Database Evaluation Organizer
Use this chart to help you record the features you'll be demonstrating in your advertisement.
Name of Database:
What information formats does this database contain? (Examples: newspapers, magazines, television transcripts, video, etc.)
Is it a general database or does it cover specific subject areas?
Is the interface "friendly" and attractive? Please comment.
Is it easy to use? Please comment.
Is it easy to find help? What kind of help is offered? Please comment.
Does it contain any multimedia material?
Which search strategies can you use? Make sure you check out both the regular and Advanced Search screens.
Can use search using Boolean operators? Phrase searching? Wildcards? Natural language--regular questions or words? Other?
Other search strategies:
Can you search by field? (URL, title, graphics, author, document type, etc.)
Specialized searches: Can you search for: images, audio, video, etc.?
What unique tricks does this search tool do?
Can you filter for scholarly (refereed, peer reviewed, academic)resources?
Can you search by reading level?
Can you filter to get full text only?
Subject searching? Is there a subject or topic browse? Are subject terms displayed after a search?
Can you search chronologically or limit by date?
How are results arranged?
How can you resort results?
Relevance? Date?
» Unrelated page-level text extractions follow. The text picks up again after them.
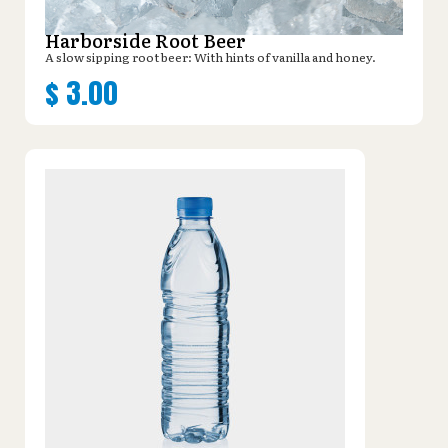
Harborside Root Beer
A slow sipping root beer: With hints of vanilla and honey.
$
3.00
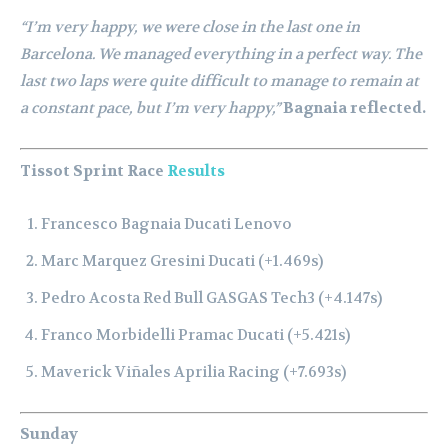
“I’m very happy, we were close in the last one in
Barcelona. We managed everything in a perfect way. The
last two laps were quite difficult to manage to remain at
a constant pace, but I’m very happy,”
Bagnaia reflected.
Tissot Sprint Race
Results
Francesco Bagnaia Ducati Lenovo
Marc Marquez Gresini Ducati (+1.469s)
Pedro Acosta Red Bull GASGAS Tech3 (+4.147s)
Franco Morbidelli Pramac Ducati (+5.421s)
Maverick Viñales Aprilia Racing (+7.693s)
Sunday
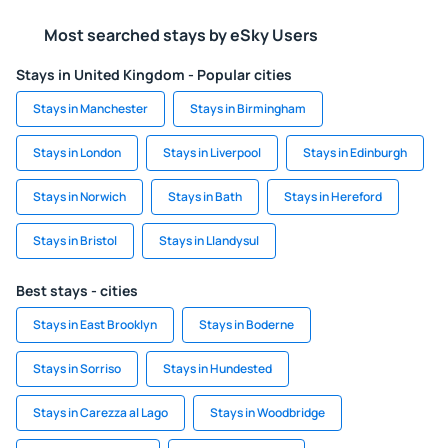
Most searched stays by eSky Users
Stays in United Kingdom - Popular cities
Stays in Manchester
Stays in Birmingham
Stays in London
Stays in Liverpool
Stays in Edinburgh
Stays in Norwich
Stays in Bath
Stays in Hereford
Stays in Bristol
Stays in Llandysul
Best stays - cities
Stays in East Brooklyn
Stays in Boderne
Stays in Sorriso
Stays in Hundested
Stays in Carezza al Lago
Stays in Woodbridge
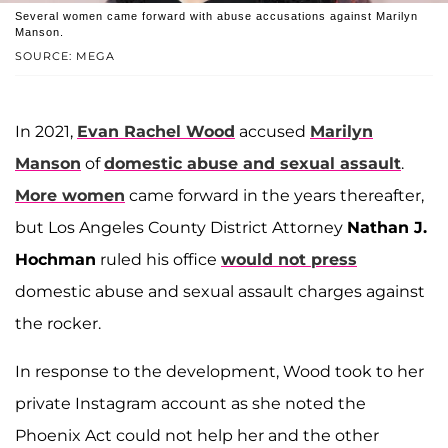
Several women came forward with abuse accusations against Marilyn
Manson.
SOURCE: MEGA
In 2021,
Evan Rachel Wood
accused
Marilyn
Manson
of
domestic abuse and sexual assault
.
More women
came forward in the years thereafter,
but Los Angeles County District Attorney
Nathan J.
Hochman
ruled his office
would not press
domestic abuse and sexual assault charges against
the rocker.
In response to the development, Wood took to her
private Instagram account as she noted the
Phoenix Act could not help her and the other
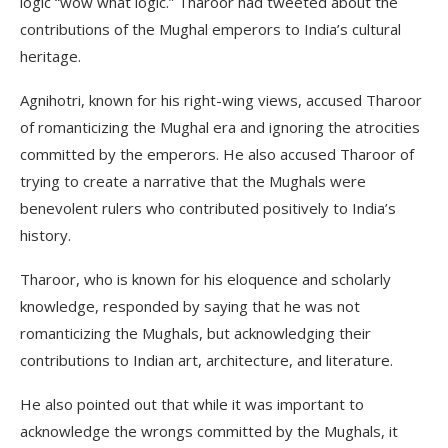
logic “wow what logic.” Tharoor had tweeted about the
contributions of the Mughal emperors to India’s cultural
heritage.
Agnihotri, known for his right-wing views, accused Tharoor
of romanticizing the Mughal era and ignoring the atrocities
committed by the emperors. He also accused Tharoor of
trying to create a narrative that the Mughals were
benevolent rulers who contributed positively to India’s
history.
Tharoor, who is known for his eloquence and scholarly
knowledge, responded by saying that he was not
romanticizing the Mughals, but acknowledging their
contributions to Indian art, architecture, and literature.
He also pointed out that while it was important to
acknowledge the wrongs committed by the Mughals, it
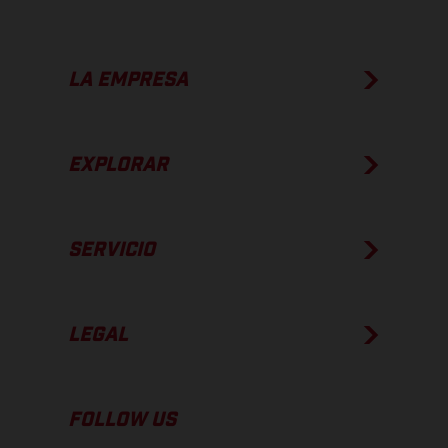
LA EMPRESA
EXPLORAR
SERVICIO
LEGAL
FOLLOW US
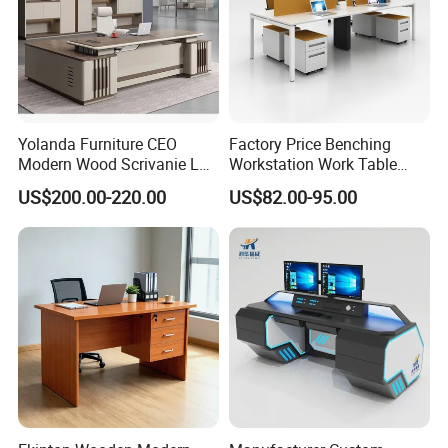
Yolanda Furniture CEO
Factory Price Benching
Modern Wood Scrivanie L
Workstation Work Table
Shape Luxury Executive
Modern Office Desk for 4
US$200.00-220.00
US$82.00-95.00
Works Manage Table and
Person
Chair Set Office Desks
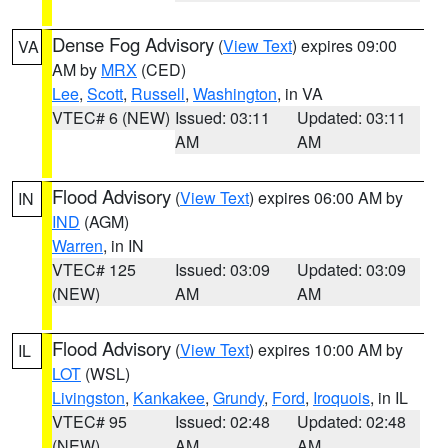
Dense Fog Advisory
(
View Text
) expires 09:00
VA
AM by
MRX
(CED)
Lee
,
Scott
,
Russell
,
Washington
, in VA
VTEC# 6 (NEW)
Issued: 03:11
Updated: 03:11
AM
AM
Flood Advisory
(
View Text
) expires 06:00 AM by
IN
IND
(AGM)
Warren
, in IN
VTEC# 125
Issued: 03:09
Updated: 03:09
(NEW)
AM
AM
Flood Advisory
(
View Text
) expires 10:00 AM by
IL
LOT
(WSL)
Livingston
,
Kankakee
,
Grundy
,
Ford
,
Iroquois
, in IL
VTEC# 95
Issued: 02:48
Updated: 02:48
(NEW)
AM
AM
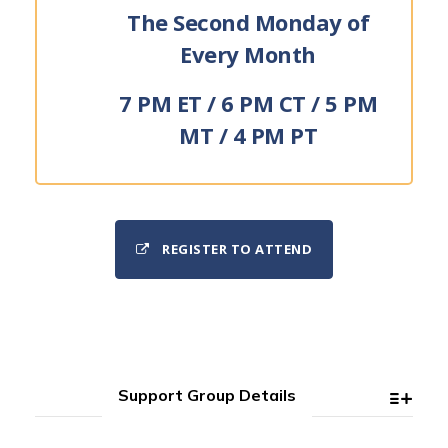
The Second Monday of
Every Month
7 PM ET / 6 PM CT / 5 PM
MT / 4 PM PT
REGISTER TO ATTEND
Support Group Details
Publication? Other?
Are there summaries/annotations?
Can you find related subject headings or descriptors in the results?
Are the results in html or pdf or docs or other formats?
Can you email, embed, save, download, bookmark results?
Can you set up an email alert or an RSS feed?
Does the database offer citation help?
Are the results you selected too easy or too challenging to read and understand?
Small print: Are there negative features of this database?
What are the five major selling points for this search tool?
Will this database help with your research?